Sorting strings starts to become complicated when you're not limited to ASCII characters. Perl 6's sort method uses the cmp infix operator, which does a pretty standard lexicographic comparison based on the codepoint number.

If you need to use a more sophisticated collation algorithm, Rakudo 2017.02 and newer offer the Unicode Collation Algorithm as an experimental feature:

my @list = <a ö ä Ä o ø>;
say @list.sort;                     # (a o Ä ä ö ø)

use experimental :collation;
say @list.collate;                  # (a ä Ä o ö ø)
$*COLLATION.set(:tertiary(False));
say @list.collate;                  # (a Ä ä o ö ø)
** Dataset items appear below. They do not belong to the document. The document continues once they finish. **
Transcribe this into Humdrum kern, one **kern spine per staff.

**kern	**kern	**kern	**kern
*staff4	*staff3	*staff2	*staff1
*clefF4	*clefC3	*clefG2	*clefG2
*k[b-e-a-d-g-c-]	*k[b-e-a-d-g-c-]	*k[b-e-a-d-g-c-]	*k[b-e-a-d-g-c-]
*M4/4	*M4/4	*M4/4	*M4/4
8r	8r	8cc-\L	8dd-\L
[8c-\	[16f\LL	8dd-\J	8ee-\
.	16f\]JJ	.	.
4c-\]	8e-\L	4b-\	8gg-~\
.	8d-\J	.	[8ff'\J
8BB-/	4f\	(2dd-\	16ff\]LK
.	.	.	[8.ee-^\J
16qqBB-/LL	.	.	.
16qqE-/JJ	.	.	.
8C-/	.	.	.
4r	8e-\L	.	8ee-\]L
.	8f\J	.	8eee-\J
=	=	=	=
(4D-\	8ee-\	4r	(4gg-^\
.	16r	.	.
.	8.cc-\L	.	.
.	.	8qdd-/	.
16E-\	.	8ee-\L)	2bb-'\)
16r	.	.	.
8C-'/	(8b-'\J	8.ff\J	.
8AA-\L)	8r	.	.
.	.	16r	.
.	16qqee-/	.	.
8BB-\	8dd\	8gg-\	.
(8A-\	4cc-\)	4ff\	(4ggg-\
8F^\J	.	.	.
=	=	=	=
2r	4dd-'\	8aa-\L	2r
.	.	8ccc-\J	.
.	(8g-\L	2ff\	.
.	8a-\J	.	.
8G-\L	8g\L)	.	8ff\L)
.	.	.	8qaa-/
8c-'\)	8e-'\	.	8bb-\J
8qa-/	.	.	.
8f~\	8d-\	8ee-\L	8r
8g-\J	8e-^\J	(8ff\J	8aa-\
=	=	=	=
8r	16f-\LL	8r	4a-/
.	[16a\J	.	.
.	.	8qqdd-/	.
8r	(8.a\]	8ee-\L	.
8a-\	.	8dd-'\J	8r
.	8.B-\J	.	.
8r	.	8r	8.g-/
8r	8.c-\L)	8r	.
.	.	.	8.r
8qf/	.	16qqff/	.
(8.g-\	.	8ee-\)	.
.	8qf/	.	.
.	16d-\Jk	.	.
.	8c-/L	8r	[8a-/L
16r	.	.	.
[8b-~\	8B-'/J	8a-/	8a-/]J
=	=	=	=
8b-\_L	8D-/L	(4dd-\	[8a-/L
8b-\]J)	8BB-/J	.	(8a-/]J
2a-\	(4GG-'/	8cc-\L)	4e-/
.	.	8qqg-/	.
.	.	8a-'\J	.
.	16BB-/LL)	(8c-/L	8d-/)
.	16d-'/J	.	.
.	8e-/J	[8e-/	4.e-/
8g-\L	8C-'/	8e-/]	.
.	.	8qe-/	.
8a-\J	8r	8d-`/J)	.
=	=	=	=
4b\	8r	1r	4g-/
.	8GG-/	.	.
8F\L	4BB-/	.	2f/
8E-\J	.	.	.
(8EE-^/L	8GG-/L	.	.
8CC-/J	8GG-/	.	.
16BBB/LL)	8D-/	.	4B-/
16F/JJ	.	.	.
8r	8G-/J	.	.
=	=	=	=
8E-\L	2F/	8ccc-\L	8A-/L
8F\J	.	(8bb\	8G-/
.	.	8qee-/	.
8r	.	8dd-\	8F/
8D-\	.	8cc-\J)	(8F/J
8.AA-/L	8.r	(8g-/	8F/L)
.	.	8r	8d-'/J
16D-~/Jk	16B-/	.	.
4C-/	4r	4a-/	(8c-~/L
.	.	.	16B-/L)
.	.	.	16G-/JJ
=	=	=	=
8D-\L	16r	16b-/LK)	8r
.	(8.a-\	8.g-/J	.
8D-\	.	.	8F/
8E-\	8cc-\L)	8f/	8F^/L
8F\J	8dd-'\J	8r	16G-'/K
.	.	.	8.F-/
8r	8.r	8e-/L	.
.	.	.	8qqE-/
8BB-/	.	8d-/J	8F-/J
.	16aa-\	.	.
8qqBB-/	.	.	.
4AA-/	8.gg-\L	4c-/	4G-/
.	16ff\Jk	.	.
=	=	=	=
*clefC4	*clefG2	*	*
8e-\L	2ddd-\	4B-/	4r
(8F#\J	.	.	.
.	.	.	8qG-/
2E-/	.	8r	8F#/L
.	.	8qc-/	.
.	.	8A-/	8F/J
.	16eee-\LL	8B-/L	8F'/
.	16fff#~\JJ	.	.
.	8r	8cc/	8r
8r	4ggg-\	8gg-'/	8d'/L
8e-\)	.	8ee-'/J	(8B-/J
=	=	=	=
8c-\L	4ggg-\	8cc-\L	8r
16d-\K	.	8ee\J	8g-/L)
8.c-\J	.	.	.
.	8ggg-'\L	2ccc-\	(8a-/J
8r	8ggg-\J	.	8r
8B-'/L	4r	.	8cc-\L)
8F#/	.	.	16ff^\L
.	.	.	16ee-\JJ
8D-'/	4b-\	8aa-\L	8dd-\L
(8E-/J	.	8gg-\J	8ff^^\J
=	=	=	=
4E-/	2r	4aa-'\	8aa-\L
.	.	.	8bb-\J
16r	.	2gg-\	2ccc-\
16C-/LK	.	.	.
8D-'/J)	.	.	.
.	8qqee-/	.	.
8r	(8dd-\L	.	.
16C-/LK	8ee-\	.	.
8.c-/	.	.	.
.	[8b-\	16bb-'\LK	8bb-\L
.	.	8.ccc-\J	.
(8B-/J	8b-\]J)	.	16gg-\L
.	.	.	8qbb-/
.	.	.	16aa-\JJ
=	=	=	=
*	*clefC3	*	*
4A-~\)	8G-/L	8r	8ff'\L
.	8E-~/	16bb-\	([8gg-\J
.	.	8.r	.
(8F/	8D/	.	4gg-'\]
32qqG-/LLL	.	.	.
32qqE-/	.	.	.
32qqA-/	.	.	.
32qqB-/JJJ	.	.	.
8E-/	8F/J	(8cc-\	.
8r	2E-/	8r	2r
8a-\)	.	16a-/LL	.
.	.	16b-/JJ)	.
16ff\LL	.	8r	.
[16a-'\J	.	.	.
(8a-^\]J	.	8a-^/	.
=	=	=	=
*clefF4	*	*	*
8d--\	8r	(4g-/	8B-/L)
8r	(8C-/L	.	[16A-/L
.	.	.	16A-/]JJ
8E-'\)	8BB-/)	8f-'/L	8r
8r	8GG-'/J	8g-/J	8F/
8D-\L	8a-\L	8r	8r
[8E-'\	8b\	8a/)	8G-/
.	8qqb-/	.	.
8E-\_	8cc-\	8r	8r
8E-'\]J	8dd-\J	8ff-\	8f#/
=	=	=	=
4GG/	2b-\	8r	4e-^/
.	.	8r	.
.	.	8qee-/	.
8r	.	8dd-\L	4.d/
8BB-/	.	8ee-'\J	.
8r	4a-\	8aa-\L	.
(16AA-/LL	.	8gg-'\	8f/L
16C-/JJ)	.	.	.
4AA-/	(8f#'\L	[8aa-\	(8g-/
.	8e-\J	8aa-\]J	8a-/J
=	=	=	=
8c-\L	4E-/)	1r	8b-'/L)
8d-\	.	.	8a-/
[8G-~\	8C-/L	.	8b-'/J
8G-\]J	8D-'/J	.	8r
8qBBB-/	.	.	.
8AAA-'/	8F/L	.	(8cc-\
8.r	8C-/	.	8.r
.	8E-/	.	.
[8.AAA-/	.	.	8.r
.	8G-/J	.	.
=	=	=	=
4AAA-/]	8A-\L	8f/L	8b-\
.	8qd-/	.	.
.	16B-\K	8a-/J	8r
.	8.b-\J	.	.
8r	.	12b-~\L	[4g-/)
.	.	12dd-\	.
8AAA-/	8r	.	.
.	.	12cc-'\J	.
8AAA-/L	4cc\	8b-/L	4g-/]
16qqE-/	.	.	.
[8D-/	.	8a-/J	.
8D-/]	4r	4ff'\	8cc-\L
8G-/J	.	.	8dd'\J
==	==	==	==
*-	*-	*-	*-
The default sort considers any character with diacritics to be larger than ASCII characters, because that's how they appear in the code point list. On the other hand, collate knows that characters with diacritics belong directly after their base character, which is not perfect in every language, but internally a good compromise.

For Latin-based scripts, the primary sorting criteria is alphabetic, the secondary diacritics, and the third is case. $*COLLATION.set(:tertiary(False)) thus makes .collate ignore case, so it doesn't force lower case characters to come before upper case characters anymore.

At the time of writing, language specification of collation is not yet implemented.

Summary

Perl 6 takes languages other than English very seriously, and goes to great lengths to facilitate working with them and the characters they use.

This includes basing strings on grapheme clusters rather than code points, support for non-Arabic digits in numbers, and access to large parts of Unicode database through built-in methods.